• [Consigne A] Recopiez fidèlement le passage du texte sur la scène punk londonienne qui va de « Anarchy in the » jusqu'à « tournant à l’envers. ».

• [Texte fourni]
* * * * *
Anarchy in the UK de Chelsea à Camden
Le point de repère des Punks, c’était le Kensington Market. Aux antipodes de la mode actuelle, le marché et ses étalages d’excentricités en métal et simili cuir se situait à deux pas de l’actuelle High Street Kensington station. Les vendeurs de fripes y trouvaient leurs clients, les créations originales de ce style alternatif émergeant et piquant avaient un certain succès – depuis devenu emblématique, certains le remettent même au goût du jour, à en juger par la collaboration de Doc Martens avec les Sex Pistols – Egalement, c’est dans le même borough que se trouvait la fameuse boutique de vêtements alternatifs de King’s Road, SEX de Vivienne Westwood et Malcom McLaren, qui se renommera par la suite World’s End, surplombée de sa légendaire horloge aux aiguilles tournant à l’envers.
C’est aussi non loin de Chelsea qu’est implanté un célèbre bordel, en réalité appartement de Linda Ashby, l’une des premières icônes punk. Situé à Buckingham Gate, c’est ici que se rencontra le couple tristement célèbre Sid Vicious, bassiste des Sex Pistols et Nancy Spungen.
Malheureusement, et parce que rien ne semble aller en faveur de ces jeunes, la gentrification de Chelsea et son capitalisme grandissant rendent le quartier trop populaire, l’anti-punk a son paroxysme. Ce nouveau mode de vie pousse cette sous-culture et ses adeptes à déserter vers un endroit correspondant plus à leur image. Camden sera leur exil.
En 1974 ouvre le premier market de Camden, la vente de seconde main reprend de l’activité. Dans le même temps, la musique prendra le pas sur l’accoutrement, bientôt, un nouveau genre musical verra le jour.
Revolution on stage
Leur colère, ils la transforment en musique et ils la jouent, plus ou moins bien, sur scène, dans des salles depuis devenues culte comme le 100 club d’Oxford Circus.
Ce n’est pas du grand art, mais c’est vivant, énergique, ça veut dire quelque chose ! S’inspirant d’artistes américains comme The Ramones ou encore Patti Smith, cette musique apporte un nouveau souffle à cette génération qui étouffe.
* * * * *
• [Données fournies]
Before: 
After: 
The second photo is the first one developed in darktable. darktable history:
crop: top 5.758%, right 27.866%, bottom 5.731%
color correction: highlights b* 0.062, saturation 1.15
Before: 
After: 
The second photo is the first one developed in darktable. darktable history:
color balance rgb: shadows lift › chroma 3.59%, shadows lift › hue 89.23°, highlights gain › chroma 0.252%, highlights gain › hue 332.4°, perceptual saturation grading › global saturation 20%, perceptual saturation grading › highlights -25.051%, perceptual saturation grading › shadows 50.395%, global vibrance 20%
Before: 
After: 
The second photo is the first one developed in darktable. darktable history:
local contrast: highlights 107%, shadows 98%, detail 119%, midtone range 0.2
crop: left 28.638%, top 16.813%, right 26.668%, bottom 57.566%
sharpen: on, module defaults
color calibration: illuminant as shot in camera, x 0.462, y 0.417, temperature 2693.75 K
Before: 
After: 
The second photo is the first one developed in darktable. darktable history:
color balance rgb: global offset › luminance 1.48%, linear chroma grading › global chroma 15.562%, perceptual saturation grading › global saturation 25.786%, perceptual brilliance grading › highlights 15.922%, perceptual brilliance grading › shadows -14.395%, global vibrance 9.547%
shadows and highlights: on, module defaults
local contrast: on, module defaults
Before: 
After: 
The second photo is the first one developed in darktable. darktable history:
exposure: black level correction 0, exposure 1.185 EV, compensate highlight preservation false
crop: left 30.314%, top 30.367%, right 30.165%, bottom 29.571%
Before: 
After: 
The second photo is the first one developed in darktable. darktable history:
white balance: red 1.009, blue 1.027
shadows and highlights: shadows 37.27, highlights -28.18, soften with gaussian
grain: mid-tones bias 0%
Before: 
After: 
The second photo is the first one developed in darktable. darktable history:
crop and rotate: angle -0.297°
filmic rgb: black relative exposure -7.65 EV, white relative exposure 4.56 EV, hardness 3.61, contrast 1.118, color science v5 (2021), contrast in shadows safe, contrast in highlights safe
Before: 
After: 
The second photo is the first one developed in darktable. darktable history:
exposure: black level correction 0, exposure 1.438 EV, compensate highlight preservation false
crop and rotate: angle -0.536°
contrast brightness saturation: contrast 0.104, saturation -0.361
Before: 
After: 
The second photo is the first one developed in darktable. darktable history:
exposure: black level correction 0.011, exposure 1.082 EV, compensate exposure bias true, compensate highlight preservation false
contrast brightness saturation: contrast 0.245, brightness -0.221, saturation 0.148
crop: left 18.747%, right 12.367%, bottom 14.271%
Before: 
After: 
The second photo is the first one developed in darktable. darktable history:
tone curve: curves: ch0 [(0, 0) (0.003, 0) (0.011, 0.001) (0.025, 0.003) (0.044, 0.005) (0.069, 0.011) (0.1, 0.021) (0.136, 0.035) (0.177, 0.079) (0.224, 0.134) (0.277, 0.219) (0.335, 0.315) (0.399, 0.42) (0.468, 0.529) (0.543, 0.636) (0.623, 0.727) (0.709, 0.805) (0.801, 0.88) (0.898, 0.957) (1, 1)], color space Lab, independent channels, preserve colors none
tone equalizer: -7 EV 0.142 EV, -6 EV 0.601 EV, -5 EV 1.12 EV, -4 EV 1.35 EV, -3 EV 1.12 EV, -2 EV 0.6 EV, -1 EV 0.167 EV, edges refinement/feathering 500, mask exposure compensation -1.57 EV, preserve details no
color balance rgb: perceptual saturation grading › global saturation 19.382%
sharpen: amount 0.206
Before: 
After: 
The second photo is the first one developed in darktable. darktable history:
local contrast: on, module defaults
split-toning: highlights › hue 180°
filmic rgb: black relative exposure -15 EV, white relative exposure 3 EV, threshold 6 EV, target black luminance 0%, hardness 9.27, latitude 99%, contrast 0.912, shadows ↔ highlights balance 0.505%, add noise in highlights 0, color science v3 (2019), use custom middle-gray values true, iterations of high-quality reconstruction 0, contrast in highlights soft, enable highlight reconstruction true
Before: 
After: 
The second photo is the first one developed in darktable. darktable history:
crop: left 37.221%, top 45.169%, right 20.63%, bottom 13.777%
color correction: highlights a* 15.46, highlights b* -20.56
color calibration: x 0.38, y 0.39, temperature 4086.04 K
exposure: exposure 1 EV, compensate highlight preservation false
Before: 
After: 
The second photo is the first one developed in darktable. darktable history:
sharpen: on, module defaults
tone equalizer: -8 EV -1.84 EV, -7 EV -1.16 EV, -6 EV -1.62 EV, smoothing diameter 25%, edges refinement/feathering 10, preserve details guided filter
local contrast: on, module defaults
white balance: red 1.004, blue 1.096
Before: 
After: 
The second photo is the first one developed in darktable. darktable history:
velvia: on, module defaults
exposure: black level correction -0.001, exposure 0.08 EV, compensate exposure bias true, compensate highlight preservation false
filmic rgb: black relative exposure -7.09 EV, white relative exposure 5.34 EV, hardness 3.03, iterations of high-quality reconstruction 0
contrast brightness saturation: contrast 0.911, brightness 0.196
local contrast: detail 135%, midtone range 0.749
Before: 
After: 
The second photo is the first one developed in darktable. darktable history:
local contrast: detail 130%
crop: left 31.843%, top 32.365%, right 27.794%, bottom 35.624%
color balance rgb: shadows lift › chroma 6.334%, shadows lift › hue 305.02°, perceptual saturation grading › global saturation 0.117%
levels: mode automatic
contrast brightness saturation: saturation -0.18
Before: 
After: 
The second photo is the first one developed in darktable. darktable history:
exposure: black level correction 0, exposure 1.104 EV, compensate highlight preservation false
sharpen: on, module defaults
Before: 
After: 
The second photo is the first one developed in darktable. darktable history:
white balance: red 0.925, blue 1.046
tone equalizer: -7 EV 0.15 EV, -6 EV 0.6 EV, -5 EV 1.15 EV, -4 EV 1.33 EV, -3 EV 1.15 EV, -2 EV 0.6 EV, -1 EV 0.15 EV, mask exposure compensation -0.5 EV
* * * * *
• [Consigne B] Mettez sous forme de tableau Markdown les lignes des entrées, du début de celles-ci jusqu'à la ligne contenant « color correction: highlights b* » incluse, avec une colonne « Numéro » et une colonne « Ligne ». Omettez les lignes vides.

• [Corrigé complet A]
Anarchy in the UK de Chelsea à Camden
Le point de repère des Punks, c’était le Kensington Market. Aux antipodes de la mode actuelle, le marché et ses étalages d’excentricités en métal et simili cuir se situait à deux pas de l’actuelle High Street Kensington station. Les vendeurs de fripes y trouvaient leurs clients, les créations originales de ce style alternatif émergeant et piquant avaient un certain succès – depuis devenu emblématique, certains le remettent même au goût du jour, à en juger par la collaboration de Doc Martens avec les Sex Pistols – Egalement, c’est dans le même borough que se trouvait la fameuse boutique de vêtements alternatifs de King’s Road, SEX de Vivienne Westwood et Malcom McLaren, qui se renommera par la suite World’s End, surplombée de sa légendaire horloge aux aiguilles tournant à l’envers.

• [Corrigé complet B]
| Numéro | Ligne |
|---|---|
| 1 | Before:  |
| 2 | After:  |
| 3 | The second photo is the first one developed in darktable. darktable history: |
| 4 | crop: top 5.758%, right 27.866%, bottom 5.731% |
| 5 | color correction: highlights b* 0.062, saturation 1.15 |